Une lettre du dernier patriarche albanien d’Amaras, Israël, a été conservée [21, 79-81]. Il y dénonce avec colère l’abolition progressive de l’Église albanienne et sa subordination au catholicos d’Ararat (Etchmiadzine), qui n’avait jusque-là aucun lien avec les Albaniens, dont le patriarcat se trouvait au Karabakh, dans le monastère d’Amaras (sur le territoire de l’actuel district de Khodjavend). Le patriarche note qu’ils sont arméniens par la foi (monophysites-grégoriens), mais qu’ils n’ont jamais dépendu ni appartenu au patriarcat d’Ararat (Etchmiadzine) :
« 149. Lettre du patriarche d’Aghvank Israël au comte Gudovitch, du 19 août 1806.
Voilà environ 1 400 ans que le petit-fils de saint Grégoire le Grand d’Arménie, Grégoire lui-même, fut consacré patriarche du monastère arménien situé au Karabakh, et tous les Arméniens vivant au Karabakh, à Elisavetpol, à Cheki et au Chirvan, c’est-à-dire dans la région d’Aghvank, lui furent attribués comme éparchie, à sa pleine et entière disposition, droit qui subsista jusqu’à présent ; les patriarches d’Ararat n’y eurent jamais aucune part et ne s’en occupèrent jamais, tout dépendait entièrement d’un seul patriarche d’Amaras <…> » [21, 79]
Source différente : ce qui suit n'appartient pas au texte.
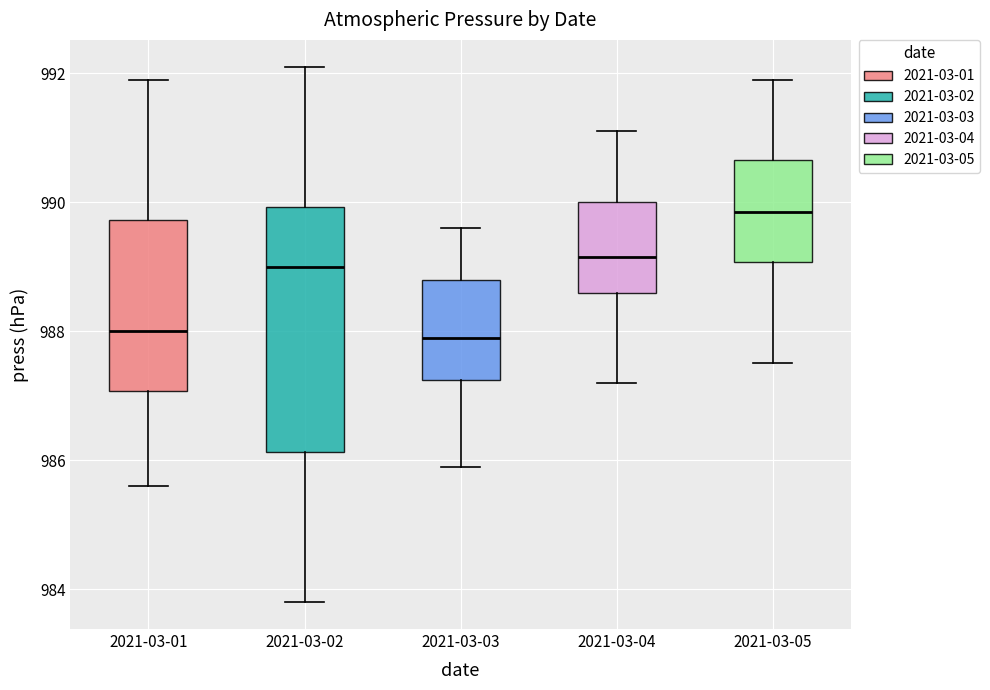

Reading left to right, read every box against the y-axis: the position of its median line, the range the box covers, and the ends of its whiskers. The values are not printed on the chart, so give them approximately, as read against the axis.

2021-03-01: median 988.0, box 987.0 to 989.8, whiskers 985.6 to 992.0
2021-03-02: median 989.0, box 986.2 to 990.0, whiskers 983.8 to 992.2
2021-03-03: median 988.0, box 987.2 to 988.8, whiskers 986.0 to 989.6
2021-03-04: median 989.2, box 988.6 to 990.0, whiskers 987.2 to 991.2
2021-03-05: median 989.8, box 989.0 to 990.6, whiskers 987.6 to 992.0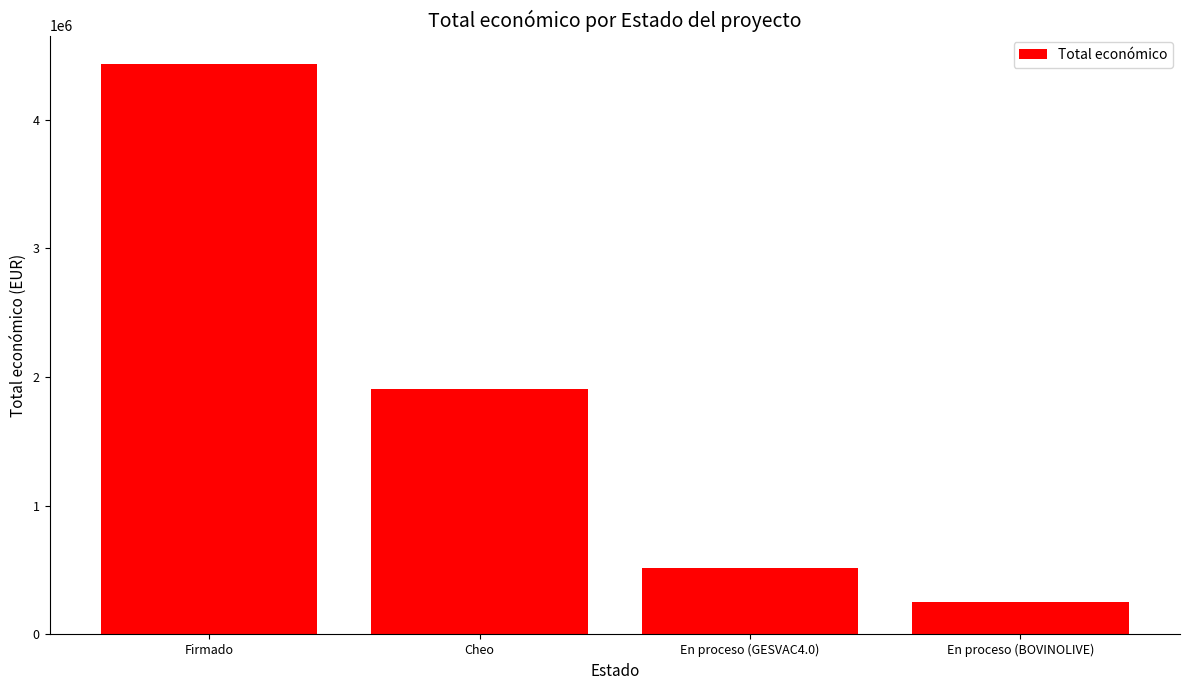

Which has a higher value, Firmado or Cheo?

Firmado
Malgré les demandes du patriarche albanien, l’autocratie procéda à la subordination des églises albaniennes à Etchmiadzine, ce qui provoqua une révolte dirigée par le patriarche Israël [20, 80]. La révolte fut réprimée et le patriarche albanien Israël fut exilé.
Après l’assassinat perfide du khan du Karabakh Ibrahim Khalil par le détachement du major Lisanévitch en 1806 et la mort du catholicos albanais Israël en 1808, Sargis – frère du catholicos albanien Ovanes exécuté pour trahison – revint au Karabakh et prit la tête du monastère de Gandzasar.
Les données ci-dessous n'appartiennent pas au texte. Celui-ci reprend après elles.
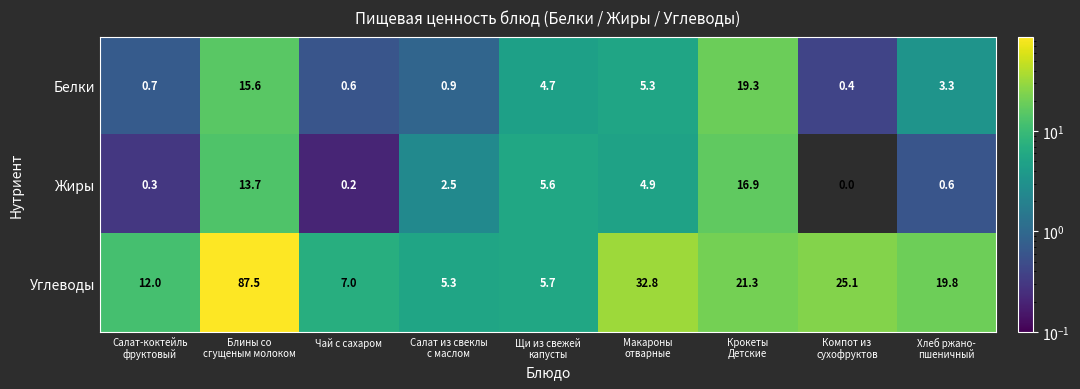

Reading right to left, what are all the values shown in this chart?

Белки: 3.3	0.4	19.3	5.3	4.7	0.9	0.6	15.6	0.7
Жиры: 0.6	0.0	16.9	4.9	5.6	2.5	0.2	13.7	0.3
Углеводы: 19.8	25.1	21.3	32.8	5.7	5.3	7.0	87.5	12.0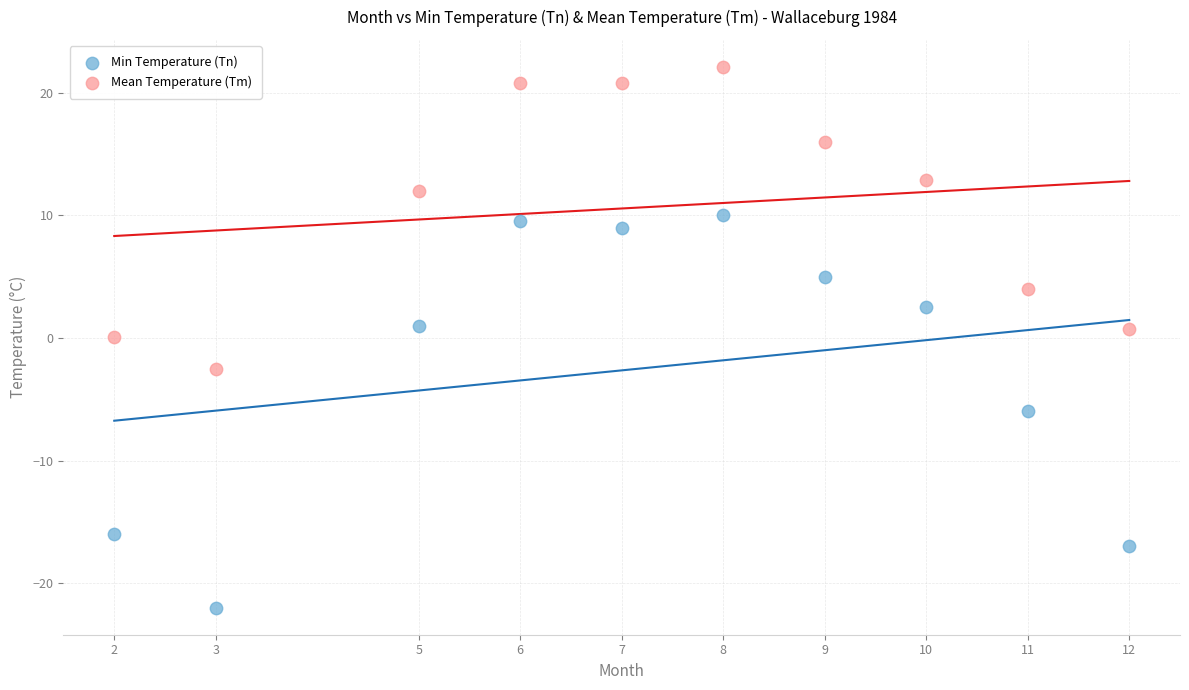

Across all data points, what is the range of Y values (max minus min)?

44.1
À Gandzasar, Sargis se proclama catholicos, menaçant ainsi les plans d’Etchmiadzine visant à l’arménisation des églises albaniennes. L’Église d’Etchmiadzine implora alors l’autocratie de lui subordonner les églises et les fidèles du Karabakh et de Gandja [21, 81].
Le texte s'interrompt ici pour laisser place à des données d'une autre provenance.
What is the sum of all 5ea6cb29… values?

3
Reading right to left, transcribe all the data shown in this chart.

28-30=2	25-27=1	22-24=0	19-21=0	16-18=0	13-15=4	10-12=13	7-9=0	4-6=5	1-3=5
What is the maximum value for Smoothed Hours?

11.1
Raffi décrit la lutte acharnée du début du XIXᵉ siècle entre les catholicos albanais Sargis et Israël, d’une part, et Etchmiadzine, d’autre part :
« Peu après le retour du catholicos Sargis à Gandzasar, un nouveau conflit éclata entre lui et Etchmiadzine… Lors de son séjour en Géorgie, il se rendit à Etchmiadzine, où il promit de ne pas utiliser le titre et le sceau de catholicos, se contentant du titre et du sceau d’archevêque… Mais dès son retour au Karabakh, il recommença à se nommer catholicos d’Aghvank et à exercer les droits catholicosaux… Etchmiadzine exigea qu’il tienne sa promesse, mais il ignora cette exigence et, s’appuyant sur la protection de Mehdi-khan, successeur d’Ibrahim-khan, se déclara totalement indépendant d’Etchmiadzine. Cette querelle dura trois ans, jusqu’à ce que la haute administration spirituelle d’Etchmiadzine, avec l’aide des autorités russes, contraigne en 1815 Sargis à renoncer au titre de catholicos et à accepter celui de métropolite avec les droits d’archevêque. Ainsi s’acheva l’histoire du catholicosat d’Aghvank, remontant à l’époque de Grigoris, petit-fils de l’Illuminateur. » [244, 93-94]
En pratique, Etchmiadzine, avec le soutien direct des autorités russes et du Saint-Synode de l’Église orthodoxe russe, força le catholicos albanais Sargis à renoncer à ses droits au profit du catholicos arménien. Dès 1808, après la mort du catholicos albanais Israël, l’Église arménienne d’Etchmiadzine avait déjà obtenu de l’autocratie russe le droit sur tous les sites religieux et le patrimoine albanien. L’apparition du catholicos insoumis Sargis risquait de compromettre les plans arméniens d’appropriation du patrimoine spirituel albanien.
La demande d’Etchmiadzine fut satisfaite. De fait, l’Église d’Etchmiadzine (d’Ararat), par l’intermédiaire de l’autocratie tsariste, s’appropria ou détruisit entièrement l’héritage, les sites et la culture de l’antique Albanie du Caucase.